Posted Sun Jun 13 17:44:00 2010 Tags:

Having just seen the aforementioned, I’m not sure yet whether it was a good movie. But it was definitely not a good little kid movie.

My brats (3.5 and 5.5 years old) enjoyed just about every Pixar feature. They enjoyed Cars far more than it deserved, but then it wasn’t the merchandising king for nothing.

Minor fight scenes don’t freak them out, but the level of violent imagery and action in Toy Story 3 was well beyond any of the others. Combined with the gutcrunching audio level in a modern theater, I would expect that the recurrent fearful cowering / shrieking from my brats would not be unique to them. (They did insist on finishing the film.) Fellow parents with little ones — don’t assume that this feature is not substantially more intense than others. I wish I had waited for the DVD, to dilute the experience. Maybe the brats would have laughed more than once.

As for those with a weakness for melodrama, bring some hankies. Pixar lays it on pretty thick in this episode – from the opening credits “our friendship will never die … [blackout]” scene right through the overpregnant pauses at the denouement. I suspect many people around my age ponder the finiteness of time enough that tear-jerking based on life, death, aging, passing-the-torch, blah blah blah, is just too damn easy. I am starting to resent it.

Posted Sun Jun 20 18:55:00 2010 Tags:

Sweet words heard recently around the house:

(Eric, frequently): “My whole life is a hug.”
(Stuart, pleasantly surprised): “I just can’t believe my eyes!”
(Juimiin, midnight): “Come closer.”

Posted Wed Jun 23 09:57:00 2010 Tags:

Last night, I renewed my IFR privileges for another two years, after passing a flight test with my friend Charlie Rampulla. One mistake I made may be interesting reading for other pilots.

The mistake involves the VOR-DME-A approach into CNC3 (Brampton, Ontario). This is a non-precision circling approach. The airport is near hills and towers, so some step-down points are dictated, which best not be busted. Here is a copy of the approach plate:

The challenge here is not the simple following of the inbound track from the northwest. Unfortunately, that was the challenge I set my mind to, and missed the real one: vertical navigation.

The last stepdown fix, TIBIB, is 1.9 nm (3.5 km) from the airport edge, PEVGU. One starts at 2020 ft up, and one must descend to 1440 ft for the circling manoeuvre needed to line up with any of the runways. Once lined up (via the circling), one may descend the remaining 505 ft down to the airport’s 935 ft elevation.

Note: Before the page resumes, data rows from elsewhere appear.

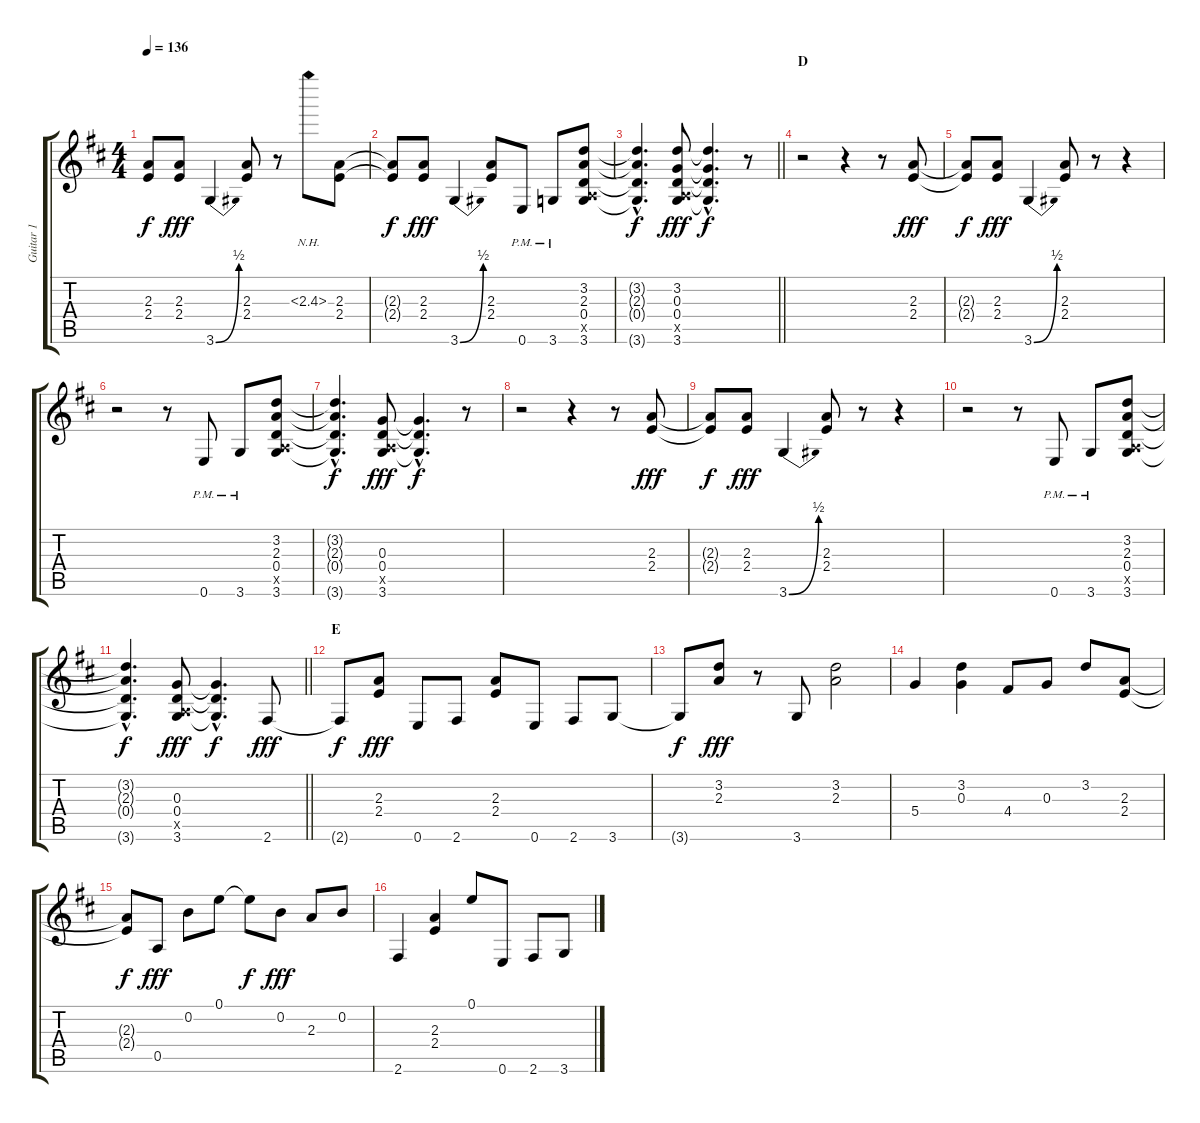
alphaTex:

\track ("Guitar 1" "Guitar 1") {instrument overdrivenguitar}
\staff {score tabs}
\tuning (E4 B3 G3 D3 A2 E2) {hide}
\ts (4 4)
\tempo 136
\clef g2
\ks d
(2.3{t} 2.4{t}).8{dy f} (2.3 2.4).8{dy fff} 3.6{be (bend 0 0 60 2)}.4 (2.3 2.4).8 r.8 2.3{nh}.8 (2.3 2.4).8 |
(2.3{t} 2.4{t}).8{dy f} (2.3 2.4).8{dy fff} 3.6{be (bend 0 0 60 2)}.4 (2.3 2.4).8 0.6{pm}.8 3.6{pm}.8 (3.2 2.3 0.4 0.5{x} 3.6).8 |
\barLineRight lightlight
(3.2{hac t} 2.3{hac t} 0.4{hac t} 3.6{hac t}).4{d dy f} (3.2 0.3 0.4 0.5{x} 3.6).8{dy fff} (3.2{hac t} 0.3{hac t} 0.4{hac t} 3.6{hac t}).4{d dy f} r.8 |
\section ("" "D")
r.2 r.4 r.8 (2.3 2.4).8{dy fff} |
(2.3{t} 2.4{t}).8{dy f} (2.3 2.4).8{dy fff} 3.6{be (bend 0 0 60 2)}.4 (2.3 2.4).8 r.8 r.4 |
r.2 r.8 0.6{pm}.8 3.6{pm}.8 (3.2 2.3 0.4 0.5{x} 3.6).8 |
(3.2{hac t} 2.3{hac t} 0.4{hac t} 3.6{hac t}).4{d dy f} (0.3 0.4 0.5{x} 3.6).8{dy fff} (0.3{hac t} 0.4{hac t} 3.6{hac t}).4{d dy f} r.8 |
r.2 r.4 r.8 (2.3 2.4).8{dy fff} |
(2.3{t} 2.4{t}).8{dy f} (2.3 2.4).8{dy fff} 3.6{be (bend 0 0 60 2)}.4 (2.3 2.4).8 r.8 r.4 |
r.2 r.8 0.6{pm}.8 3.6{pm}.8 (3.2 2.3 0.4 0.5{x} 3.6).8 |
\barLineRight lightlight
(3.2{hac t} 2.3{hac t} 0.4{hac t} 3.6{hac t}).4{d dy f} (0.3 0.4 0.5{x} 3.6).8{dy fff} (0.3{hac t} 0.4{hac t} 3.6{hac t}).4{d dy f} 2.6.8{dy fff} |
\section ("" "E")
2.6{t}.8{dy f} (2.3 2.4).8{dy fff} 0.6.8 2.6.8 (2.3 2.4).8 0.6.8 2.6.8 3.6.8 |
3.6{t}.8{dy f} (3.2 2.3).8{dy fff} r.8 3.6.8 (3.2 2.3).2 |
5.4.4 (3.2 0.3).4 4.4.8 0.3.8 3.2.8 (2.3 2.4).8 |
(2.3{t} 2.4{t}).8{dy f} 0.5.8{dy fff} 0.2.8 0.1.8 0.1{t}.8{dy f} 0.2.8{dy fff} 2.3.8 0.2.8 |
2.6.4 (2.3 2.4).4 0.1.8 0.6.8 2.6.8 3.6.8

At the speeds of GXRP, that TIBIB-PEVGU leg of 1.9 nm distance takes about one minute to cover, during which time it has to lose 580 ft. No big deal, right? Wrongo, as I found out. One does not actually have 1.9 nm to descend, but much less. This is because, in order to begin circling, one already has to have sight of the airport. If one pops out of the clouds exactly above the airport (1.9 nm later), it’s too late! One needs to see the runways at least 1 nm ahead of time, and preferably closer to the airspace radius protected for circling: 1.4 nm or so. (The approach plate suggests a visibility minimum of 1.5 nm too.)

That means that instead of 1.9 nm in which to descend 580 ft, one has only … 0.5-1 nm or so. That’s only 15-to-30 seconds of flying, which means a 2320-to-1160 ft/min descent rate! Whoa dude, elevator going DOWN! Unfortunately, I didn’t realize/calculate this ahead of time, and arrived to the circling altitude way too late. I barely salvaged a passing circling/final/landing. (The simulated failure of an engine during the exercise didn’t make it any easier or harder.)

So, lessons. Circling approaches can require getting to the final minimum altitude (1440 ft in this case) earlier than for a straight-in approach to a particular runway. Prepare for high-rate descents. Oh yes, and have fun.

UPDATE One should remember that even for straight-in non-precision approaches, high rates of descent may be required.